In my previous post I shared some SQL scripts which would give you the number of undistributed commands by publication, by publication and article, and by distribution database. So you can measure undistributed commands at a very high granularity (articles), or at a very low granularity (the entire distribution database.) How granular you go depends entirely on where your pain is: you could of course filter out to only a few articles, or a particular publication.

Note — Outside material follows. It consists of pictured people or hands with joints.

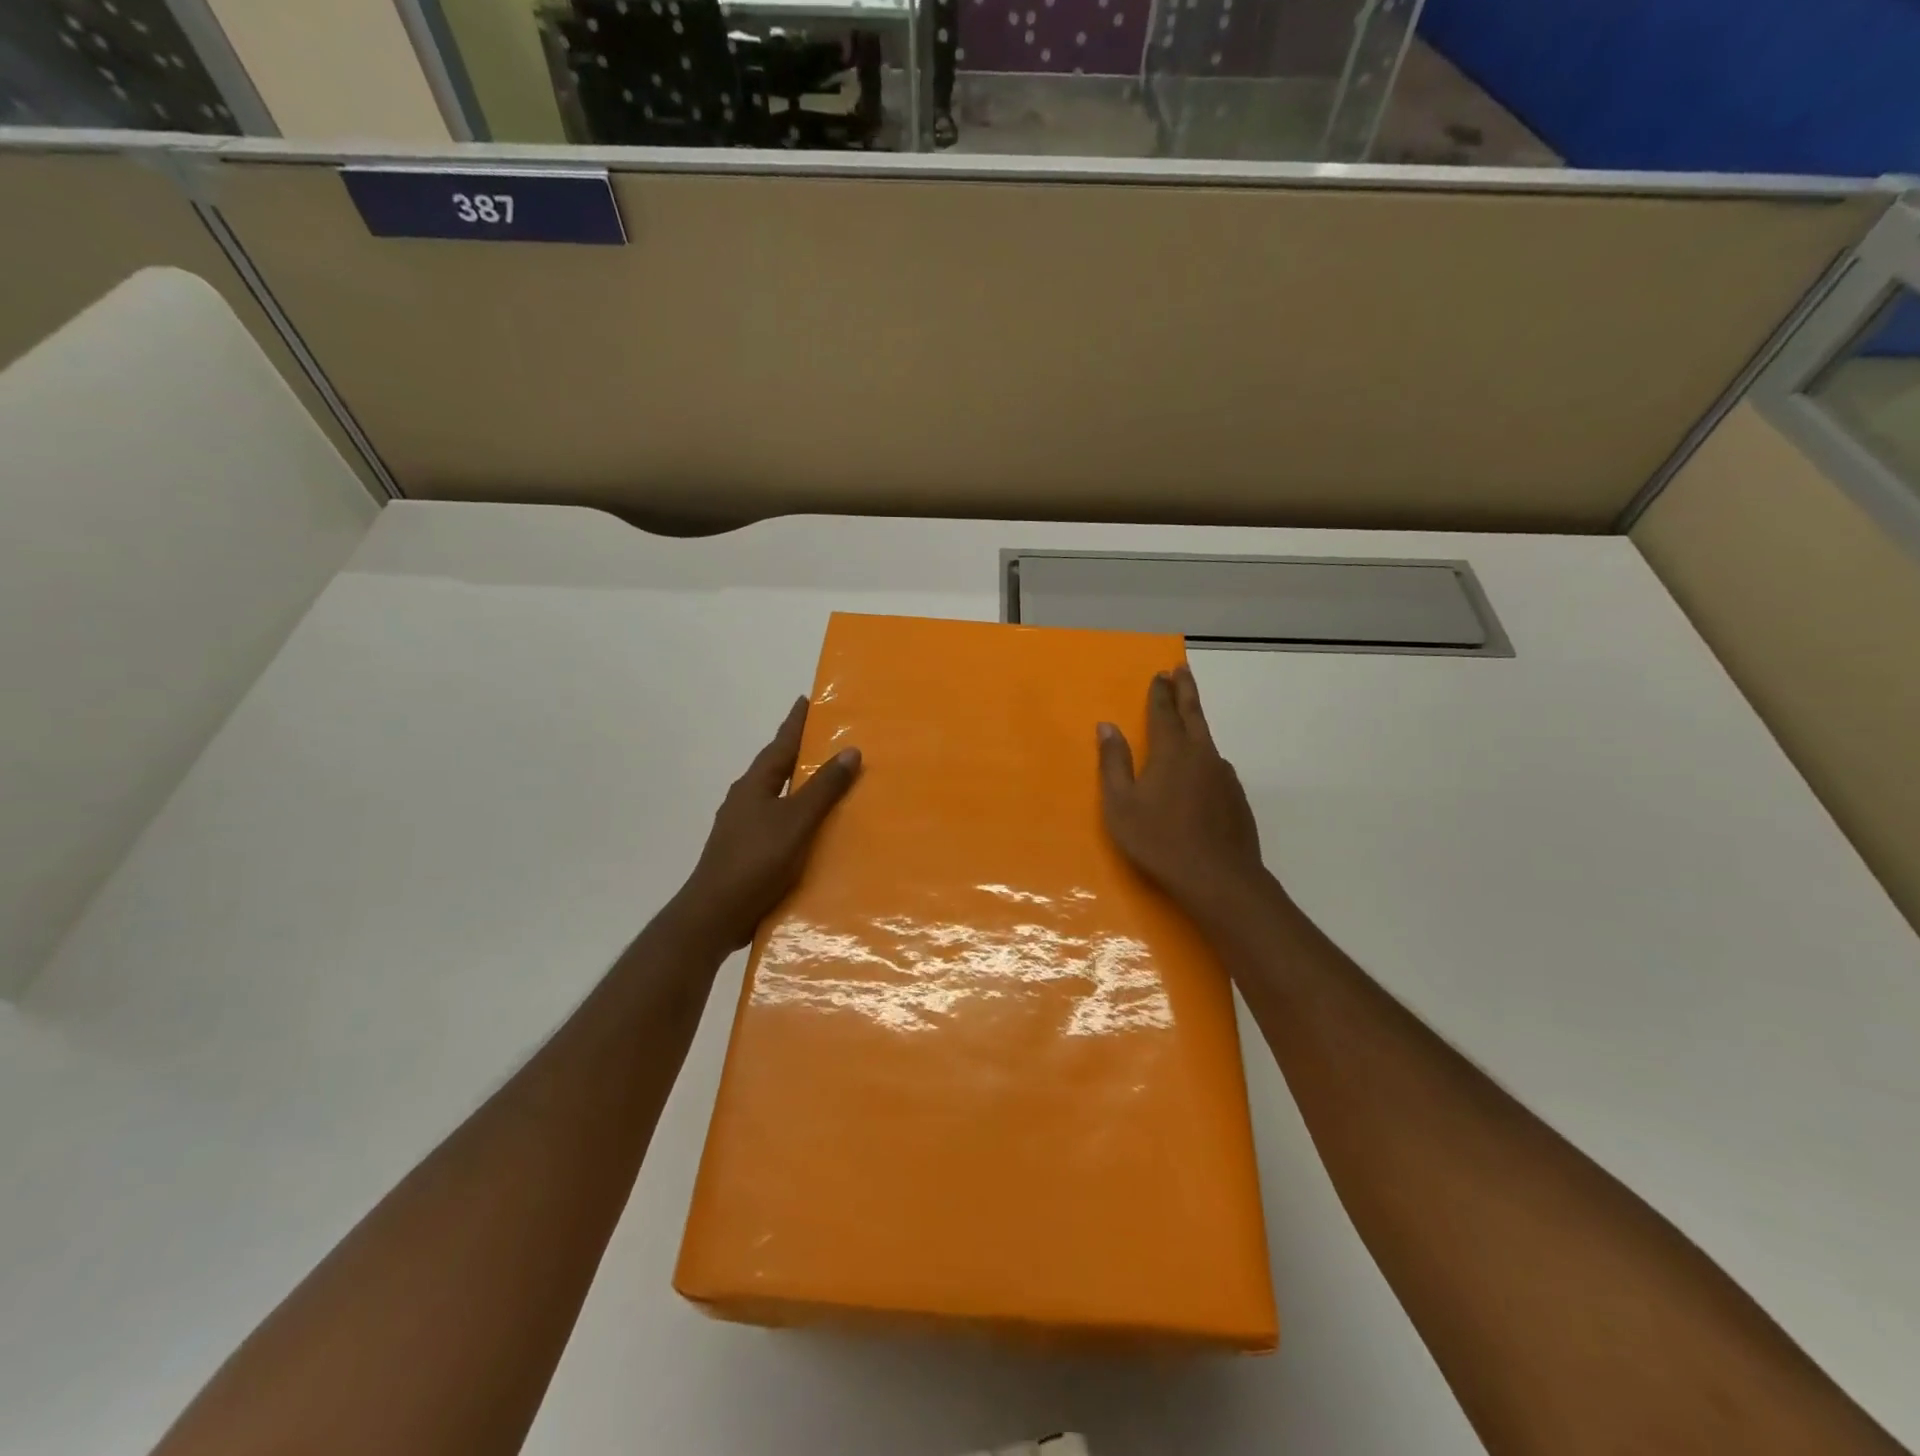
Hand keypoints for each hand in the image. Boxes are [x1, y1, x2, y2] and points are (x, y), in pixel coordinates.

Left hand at [669, 697, 860, 953]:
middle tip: (828, 737)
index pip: (781, 744)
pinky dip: (797, 816)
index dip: (796, 722)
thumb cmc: (756, 861)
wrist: (715, 914)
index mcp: (755, 785)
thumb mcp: (796, 821)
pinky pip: (778, 823)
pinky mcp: (747, 851)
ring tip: (829, 781)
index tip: (807, 699)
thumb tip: (850, 750)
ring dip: (800, 786)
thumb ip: (824, 788)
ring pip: (777, 796)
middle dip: (800, 752)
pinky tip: (813, 829)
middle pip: (777, 767)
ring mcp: (743, 827)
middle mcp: (746, 799)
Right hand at [1098, 666, 1273, 928]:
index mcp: (1171, 752)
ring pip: (1208, 740)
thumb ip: (1114, 763)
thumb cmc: (1158, 840)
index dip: (1160, 692)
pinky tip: (1203, 771)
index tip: (1161, 673)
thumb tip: (1107, 726)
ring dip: (1197, 723)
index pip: (1164, 712)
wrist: (1218, 878)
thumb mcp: (1121, 804)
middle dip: (1186, 690)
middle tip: (1182, 669)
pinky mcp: (1237, 797)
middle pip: (1194, 713)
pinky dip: (1206, 757)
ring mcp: (1224, 776)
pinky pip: (1217, 766)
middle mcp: (1201, 755)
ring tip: (1190, 719)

Let's say you choose to monitor at the publication level. The best thing to do is to have a SQL Agent job run immediately prior to your “Distribution Clean Up” job so that you get the count of undistributed commands. You could even choose to create a step in the clean up job yourself. The step should be something as simple as the one below:
--create table in tempdb first INSERT INTO tempdb.dbo.undistributedcommands SELECT p.publisher_db ,p.publication ,COUNT (1) ,GetDate() FROM MSrepl_commands cmds INNER JOIN MSarticles a ON a.article_id = cmds.article_id INNER JOIN MSrepl_transactions t ON cmds.xact_seqno = t.xact_seqno INNER JOIN MSpublications p on p.publication_id = a.publication_id GROUP BY p.publisher_db, p.publication
Leave the job to run for as long as you want to get a baseline for. I left it for 10 days. At this point, I got a good history of undistributed commands and where a DBA had to take action to keep replication working, and when it was under heavy load but still working OK, and when replication was under no heavy load.
After this you can then decide how you wish to monitor this, like either on a NOC wall or via a job and alert when thresholds are hit.